◆ **Parts of the exercise**
(1) In the stock trading notes, rewrite the passage from "Key Insights" up to and including "(completing a transaction)", swapping "memoization" for "caching".
(2) According to the stock trading notes, why does the transaction capacity decrease only when a sell occurs? Answer in one to three sentences.

Transaction Limit Tests:

assertEquals(2, maxProfit(1, [1,2,1,2]));         // k=1, multiple peaks
assertEquals(2, maxProfit(2, [1,2,1,2]));         // k=2, same input  
assertEquals(7, maxProfit(3, [1,2,4,2,5,7,2,4,9,0])); // k=3, many peaks

Large k Optimization Tests:

int[] prices = {1,2,1,2,1,2,1,2};
assertEquals(maxProfit(4, prices), maxProfit(100, prices)); // Large k same as sufficient k

Stress Tests:

// Large input with optimal k transactions
int[] large = {0, 10, 0, 10, 0, 10}; // 3 clear transactions possible
assertEquals(30, maxProfit(3, large));  // 3 × 10 = 30

// Large input with no profit  
int[] largeDown = new int[1000];
for(int i = 0; i < 1000; i++) largeDown[i] = 1000-i;
assertEquals(0, maxProfit(50, largeDown));

Key Insights

  1. Generalized Problem: Stock IV is the most general form - covers Stock I, II, III
  2. State modeling: Three dimensions [day][buy][capacity] capture all constraints perfectly
  3. Large k optimization: Critical performance improvement for k ≥ n/2 cases
  4. DP progression: Classic recursion → memoization → tabulation → space optimization
  5. Constraint handling: Transaction capacity decreases only on sell (completing a transaction)
  6. Pattern mastery: This 3D DP pattern is the foundation for all stock trading problems

Problem Series Progression

Problem Constraint Approach Complexity
Stock I 1 transaction Two pointers / DP O(n) time, O(1) space
Stock II Unlimited Greedy / 2D DP O(n) time, O(1) space
Stock III 2 transactions 3D DP O(n) time, O(1) space
Stock IV k transactions 3D DP + optimization O(n×k) time, O(k) space

Advanced Optimizations

  1. Large k handling: When k ≥ n/2, switch to unlimited transactions
  2. Space optimization: Reduce from O(n×k) to O(k) space
  3. Early termination: If all prices are decreasing, return 0 immediately
  4. Memory efficiency: Use rolling arrays to minimize cache misses

The space-optimized solution achieves optimal O(n×k) time and O(k) space complexity while handling the complex constraint of at most k transactions!

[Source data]

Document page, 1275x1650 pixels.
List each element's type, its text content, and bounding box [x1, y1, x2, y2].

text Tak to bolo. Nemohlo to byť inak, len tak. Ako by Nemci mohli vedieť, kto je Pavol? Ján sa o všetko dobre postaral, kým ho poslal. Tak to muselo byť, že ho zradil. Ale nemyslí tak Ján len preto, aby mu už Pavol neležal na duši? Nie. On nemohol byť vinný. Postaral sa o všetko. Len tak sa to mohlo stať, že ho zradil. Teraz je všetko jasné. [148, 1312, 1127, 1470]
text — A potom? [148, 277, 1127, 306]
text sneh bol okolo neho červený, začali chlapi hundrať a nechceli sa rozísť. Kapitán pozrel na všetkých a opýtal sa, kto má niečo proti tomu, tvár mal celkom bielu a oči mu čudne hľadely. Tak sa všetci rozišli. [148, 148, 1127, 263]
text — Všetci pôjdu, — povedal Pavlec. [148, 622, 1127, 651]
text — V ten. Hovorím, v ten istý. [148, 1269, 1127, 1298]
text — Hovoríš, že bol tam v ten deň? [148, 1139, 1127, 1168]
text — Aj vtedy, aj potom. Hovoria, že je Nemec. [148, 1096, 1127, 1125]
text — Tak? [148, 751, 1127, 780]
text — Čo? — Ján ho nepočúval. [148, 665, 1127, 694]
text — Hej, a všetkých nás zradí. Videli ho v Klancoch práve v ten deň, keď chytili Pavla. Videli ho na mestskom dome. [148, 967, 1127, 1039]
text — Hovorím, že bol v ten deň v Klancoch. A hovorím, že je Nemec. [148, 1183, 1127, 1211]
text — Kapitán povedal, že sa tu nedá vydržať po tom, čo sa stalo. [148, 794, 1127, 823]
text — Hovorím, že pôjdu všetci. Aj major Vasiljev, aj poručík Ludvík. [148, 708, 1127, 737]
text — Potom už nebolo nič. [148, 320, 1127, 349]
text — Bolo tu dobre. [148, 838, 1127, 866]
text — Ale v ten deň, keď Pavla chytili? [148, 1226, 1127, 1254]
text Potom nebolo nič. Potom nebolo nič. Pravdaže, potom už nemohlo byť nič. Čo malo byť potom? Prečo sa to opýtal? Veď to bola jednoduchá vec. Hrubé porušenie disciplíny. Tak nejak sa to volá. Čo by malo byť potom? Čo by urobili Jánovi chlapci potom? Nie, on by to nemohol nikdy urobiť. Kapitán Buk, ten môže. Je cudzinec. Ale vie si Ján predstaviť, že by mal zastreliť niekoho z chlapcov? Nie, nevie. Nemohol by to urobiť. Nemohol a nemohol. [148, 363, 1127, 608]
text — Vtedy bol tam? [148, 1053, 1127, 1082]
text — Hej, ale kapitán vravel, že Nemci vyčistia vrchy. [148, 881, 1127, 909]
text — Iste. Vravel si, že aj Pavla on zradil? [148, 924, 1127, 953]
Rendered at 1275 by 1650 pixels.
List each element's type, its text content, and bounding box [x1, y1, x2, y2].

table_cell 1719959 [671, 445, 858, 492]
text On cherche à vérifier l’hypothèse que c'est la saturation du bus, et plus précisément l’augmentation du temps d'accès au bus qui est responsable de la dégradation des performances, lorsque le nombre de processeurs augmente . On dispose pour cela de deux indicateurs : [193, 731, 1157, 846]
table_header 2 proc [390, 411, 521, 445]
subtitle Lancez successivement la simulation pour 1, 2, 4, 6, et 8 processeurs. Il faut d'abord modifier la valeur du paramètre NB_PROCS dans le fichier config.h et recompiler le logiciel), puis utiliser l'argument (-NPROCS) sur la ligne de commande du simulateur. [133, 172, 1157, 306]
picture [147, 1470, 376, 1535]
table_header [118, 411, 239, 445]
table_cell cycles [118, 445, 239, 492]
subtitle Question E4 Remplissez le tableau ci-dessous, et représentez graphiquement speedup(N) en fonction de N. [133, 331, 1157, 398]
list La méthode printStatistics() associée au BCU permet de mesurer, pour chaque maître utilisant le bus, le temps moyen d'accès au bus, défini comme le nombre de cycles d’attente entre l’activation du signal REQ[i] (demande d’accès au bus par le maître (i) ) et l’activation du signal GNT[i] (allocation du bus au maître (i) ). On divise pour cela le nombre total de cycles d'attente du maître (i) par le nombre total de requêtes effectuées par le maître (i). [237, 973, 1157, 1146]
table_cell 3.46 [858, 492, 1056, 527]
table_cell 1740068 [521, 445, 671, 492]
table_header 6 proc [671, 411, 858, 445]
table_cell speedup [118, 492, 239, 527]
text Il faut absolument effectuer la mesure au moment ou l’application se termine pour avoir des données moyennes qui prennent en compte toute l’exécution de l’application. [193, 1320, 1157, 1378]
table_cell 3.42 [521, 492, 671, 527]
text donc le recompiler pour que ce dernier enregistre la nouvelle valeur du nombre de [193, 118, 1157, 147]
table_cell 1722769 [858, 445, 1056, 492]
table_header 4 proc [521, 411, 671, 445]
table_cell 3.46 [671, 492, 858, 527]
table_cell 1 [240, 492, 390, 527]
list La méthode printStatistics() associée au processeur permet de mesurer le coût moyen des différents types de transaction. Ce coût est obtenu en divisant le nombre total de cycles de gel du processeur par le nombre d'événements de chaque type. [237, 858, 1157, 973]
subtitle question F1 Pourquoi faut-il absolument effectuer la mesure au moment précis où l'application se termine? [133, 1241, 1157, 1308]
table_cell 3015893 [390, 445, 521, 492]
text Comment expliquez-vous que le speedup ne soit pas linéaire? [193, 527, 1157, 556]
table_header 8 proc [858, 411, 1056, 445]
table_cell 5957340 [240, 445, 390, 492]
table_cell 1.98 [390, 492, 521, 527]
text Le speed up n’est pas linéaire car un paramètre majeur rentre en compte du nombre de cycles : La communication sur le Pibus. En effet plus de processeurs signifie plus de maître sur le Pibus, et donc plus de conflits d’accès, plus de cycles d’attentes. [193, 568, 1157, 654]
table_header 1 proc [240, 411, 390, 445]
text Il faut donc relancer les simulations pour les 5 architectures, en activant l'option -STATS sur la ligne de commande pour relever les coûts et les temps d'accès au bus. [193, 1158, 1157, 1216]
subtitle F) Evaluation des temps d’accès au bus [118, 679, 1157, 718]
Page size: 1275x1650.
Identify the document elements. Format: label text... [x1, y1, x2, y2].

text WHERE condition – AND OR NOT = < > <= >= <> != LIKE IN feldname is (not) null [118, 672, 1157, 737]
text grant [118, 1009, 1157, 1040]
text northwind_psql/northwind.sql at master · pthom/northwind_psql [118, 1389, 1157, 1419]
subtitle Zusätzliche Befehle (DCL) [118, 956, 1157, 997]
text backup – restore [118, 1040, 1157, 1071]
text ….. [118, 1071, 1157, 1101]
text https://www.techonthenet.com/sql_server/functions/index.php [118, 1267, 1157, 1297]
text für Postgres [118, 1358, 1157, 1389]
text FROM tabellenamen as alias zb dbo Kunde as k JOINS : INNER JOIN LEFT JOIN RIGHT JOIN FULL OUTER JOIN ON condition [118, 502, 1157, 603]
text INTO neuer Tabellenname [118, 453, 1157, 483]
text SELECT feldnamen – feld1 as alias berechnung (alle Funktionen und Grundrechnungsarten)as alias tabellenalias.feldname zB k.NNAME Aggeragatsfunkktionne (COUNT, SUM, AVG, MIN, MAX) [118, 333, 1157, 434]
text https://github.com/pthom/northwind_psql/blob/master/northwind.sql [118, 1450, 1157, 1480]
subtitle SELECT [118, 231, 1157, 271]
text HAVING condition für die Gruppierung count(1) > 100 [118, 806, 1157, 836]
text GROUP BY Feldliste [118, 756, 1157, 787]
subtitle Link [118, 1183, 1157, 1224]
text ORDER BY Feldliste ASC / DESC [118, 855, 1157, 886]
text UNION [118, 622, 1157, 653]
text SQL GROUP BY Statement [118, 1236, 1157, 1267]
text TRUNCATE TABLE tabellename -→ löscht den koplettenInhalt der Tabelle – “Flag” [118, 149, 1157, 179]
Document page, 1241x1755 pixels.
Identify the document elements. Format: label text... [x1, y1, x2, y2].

◆ **Numbered responses**
(1)
Key Insights

  1. Generalized Problem: Stock IV is the most general form - covers Stock I, II, III
  2. State modeling: Three dimensions [day][buy][capacity] capture all constraints perfectly
  3. Large k optimization: Critical performance improvement for k ≥ n/2 cases
  4. DP progression: Classic recursion → caching → tabulation → space optimization
  5. Constraint handling: Transaction capacity decreases only on sell (completing a transaction)

(2) The transaction capacity decreases only on a sell because a sell is what completes a transaction.